Comédie dramatique de Yasmina Reza, mise en scène de Eva Saint Paul et Antoine Soulié, avec Céline Espérin, Julien Le Provost, Antoine Soulié, Fabienne Tournet et Gary Gillet (ou Pauline Devinat en alternance).
Comédie de mœurs drolatique, brillant exercice de style et sarcastique réflexion existentielle, "Trois versions de la vie" propose une autopsie de la vie ordinaire au travers d’une soirée inattendue et mémorable.

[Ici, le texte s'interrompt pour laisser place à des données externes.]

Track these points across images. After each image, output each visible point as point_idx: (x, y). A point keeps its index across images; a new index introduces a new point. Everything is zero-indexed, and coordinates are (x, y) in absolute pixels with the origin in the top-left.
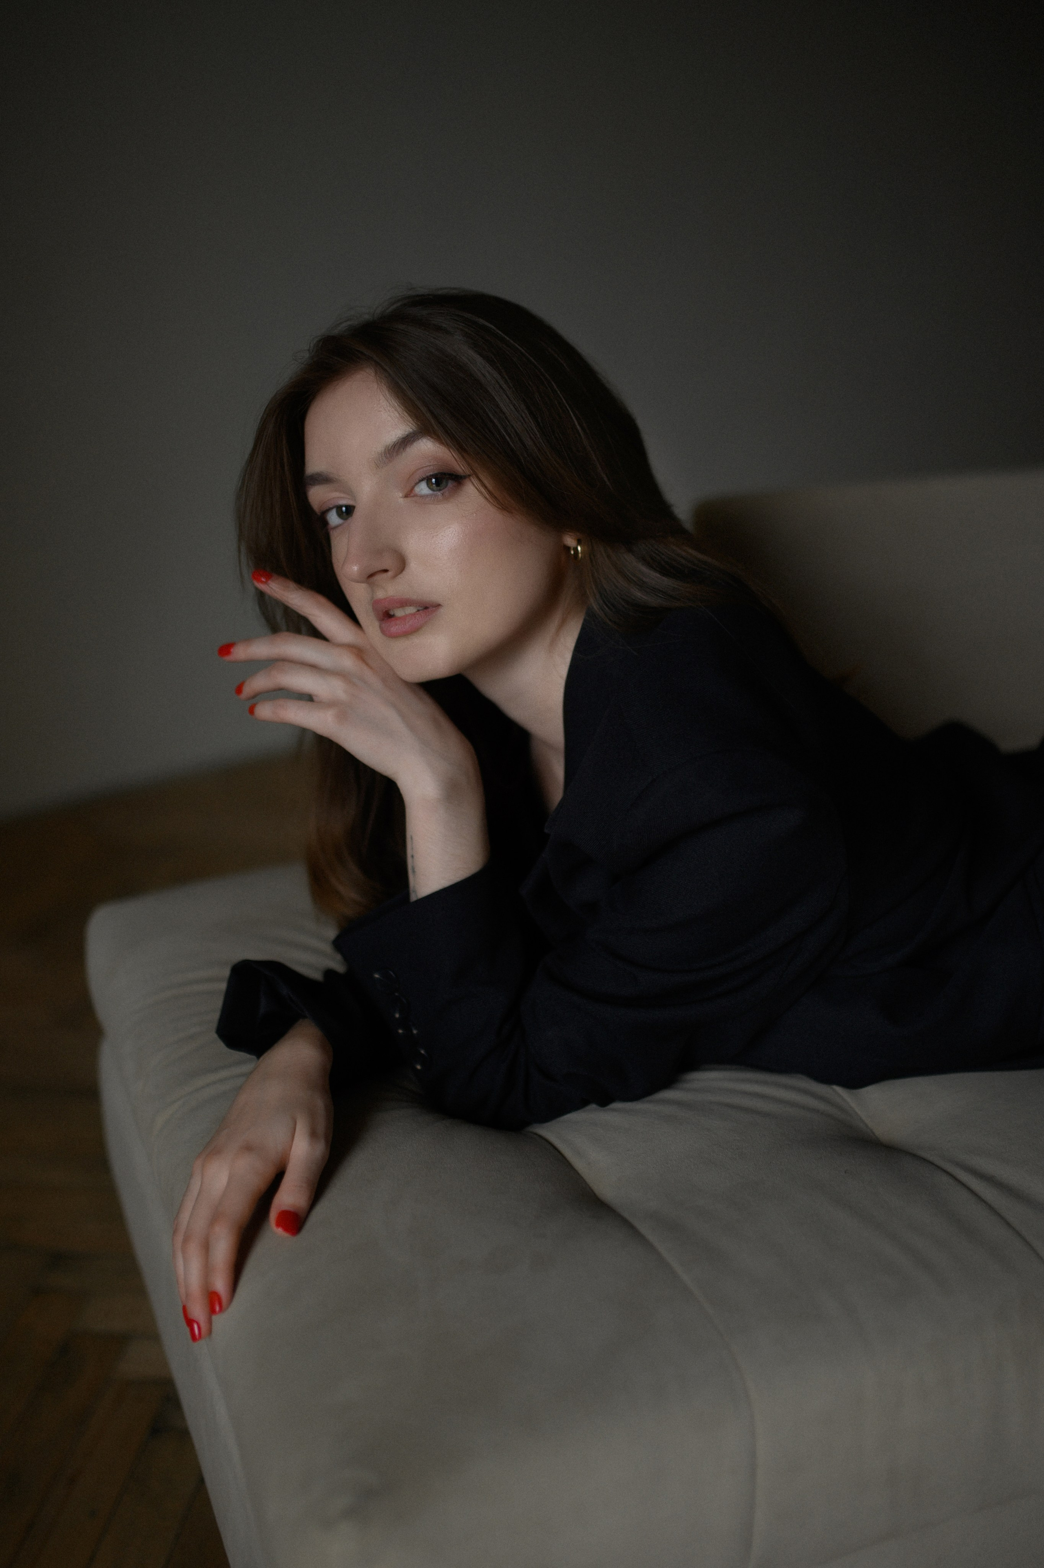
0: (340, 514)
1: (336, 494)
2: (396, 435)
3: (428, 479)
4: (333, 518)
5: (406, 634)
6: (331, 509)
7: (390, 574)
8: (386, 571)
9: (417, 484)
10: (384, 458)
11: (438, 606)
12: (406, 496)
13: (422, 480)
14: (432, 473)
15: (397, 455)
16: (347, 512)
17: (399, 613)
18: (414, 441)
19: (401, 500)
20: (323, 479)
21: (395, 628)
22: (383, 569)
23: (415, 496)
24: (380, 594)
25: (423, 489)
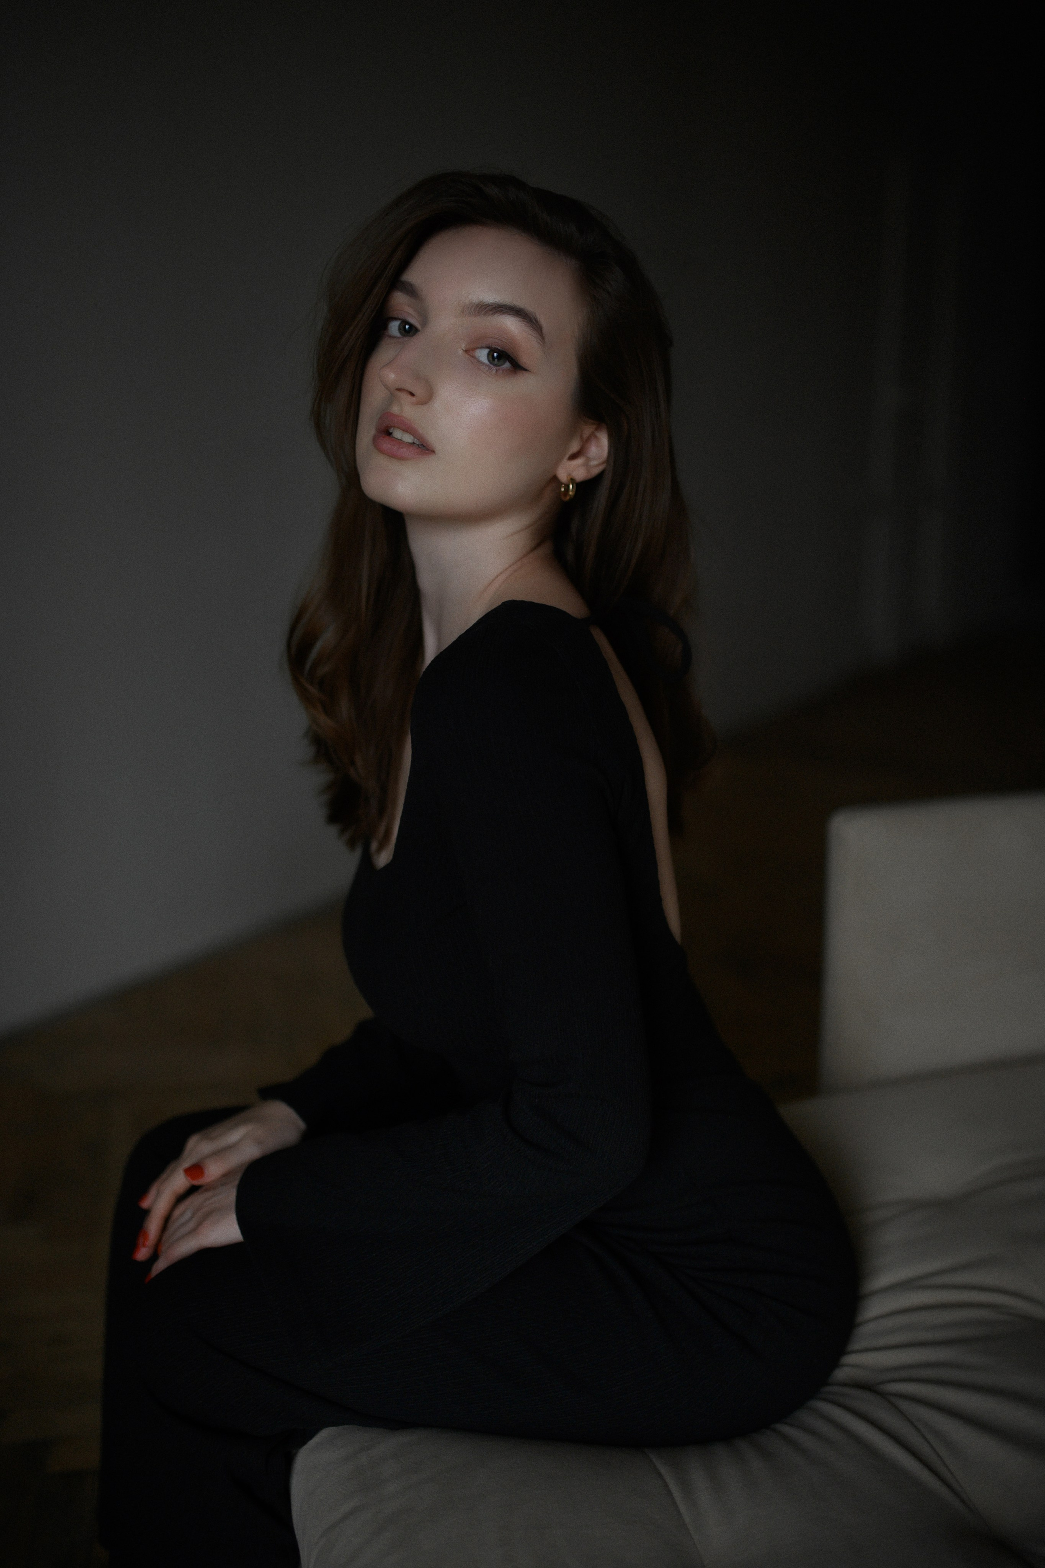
0: (402, 329)
1: (411, 311)
2: (495, 299)
3: (492, 351)
4: (394, 327)
5: (392, 456)
6: (400, 319)
7: (414, 399)
8: (412, 394)
9: (483, 348)
10: (473, 309)
11: (433, 452)
12: (466, 351)
13: (488, 347)
14: (499, 348)
15: (485, 314)
16: (409, 331)
17: (398, 434)
18: (504, 313)
19: (461, 352)
20: (411, 291)
21: (386, 444)
22: (412, 391)
23: (473, 357)
24: (395, 409)
25: (483, 355)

Pas de situations alambiquées ni d’argument singulier mais des scènes de la vie quotidienne, celles-là même qui alimentent la comédie de boulevard et le café-théâtre : un enfant capricieux, deux bobos qui n’écopent même plus leur couple qui prend l’eau, des invités inopinés, et vogue la galère pour trois réplications savoureuses de la même situation.
Yasmina Reza, fille de musicienne, pratique l’art de la fugue avec brio. Pour cette fugue pour un quatuor désaxé, dont chaque mouvement est un petit bijou, elle utilise toutes les techniques du contrepoint, de l’allegro furioso, qui conduit au pugilat verbal, on frôle le carnage style "Monsieur Kolpert" en plus soft au moderato à fleurets mouchetés pour respecter les convenances.

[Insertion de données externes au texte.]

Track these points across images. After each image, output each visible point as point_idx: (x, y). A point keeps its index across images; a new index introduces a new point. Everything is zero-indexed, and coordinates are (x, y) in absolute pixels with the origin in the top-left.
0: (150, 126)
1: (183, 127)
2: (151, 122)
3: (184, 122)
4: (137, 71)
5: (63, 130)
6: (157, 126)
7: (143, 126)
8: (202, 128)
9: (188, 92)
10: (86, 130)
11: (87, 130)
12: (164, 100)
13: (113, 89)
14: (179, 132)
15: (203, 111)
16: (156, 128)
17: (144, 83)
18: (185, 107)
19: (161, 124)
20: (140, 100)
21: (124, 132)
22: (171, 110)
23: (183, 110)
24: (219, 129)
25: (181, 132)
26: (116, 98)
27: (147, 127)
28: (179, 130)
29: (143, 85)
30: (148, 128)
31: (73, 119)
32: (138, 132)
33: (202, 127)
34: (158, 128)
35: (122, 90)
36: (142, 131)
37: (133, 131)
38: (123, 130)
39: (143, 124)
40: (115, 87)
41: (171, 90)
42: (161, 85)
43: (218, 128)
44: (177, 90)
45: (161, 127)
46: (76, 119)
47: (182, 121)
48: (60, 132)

L’écriture est limpide, les dialogues percutants et affûtés comme des rasoirs et chaque réplique provoque une estafilade, parfois l’estocade, souvent, avec un hoquet comique.
Pour rester dans la métaphore musicale, le metteur en scène Eva Saint Paul dirige ses solistes, qui furent tous ses élèves, d’où une distribution homogène et harmonique, en chef d’orchestre avisé soucieux du tempo de la petite musique de Yasmina Reza, désenchantée et drôle, qui peut tout aussi bien surfer sur l’écume des sentiments que déclencher la tempête.
Les officiants quant à eux montrent un bien beau talent pour exécuter cette partition délicate et caustique en déclinaisons de registre.
Face à Céline Espérin, délicieuse et exaspérante working girl, et Antoine Soulié, déconcertant astrophysicien maniaco-dépressif en manque de reconnaissance professionnelle, Julien Le Provost, succulent en winner bellâtre et suffisant, de l’obséquieux à l’odieux, et Fabienne Tournet excellente jolie épouse godiche.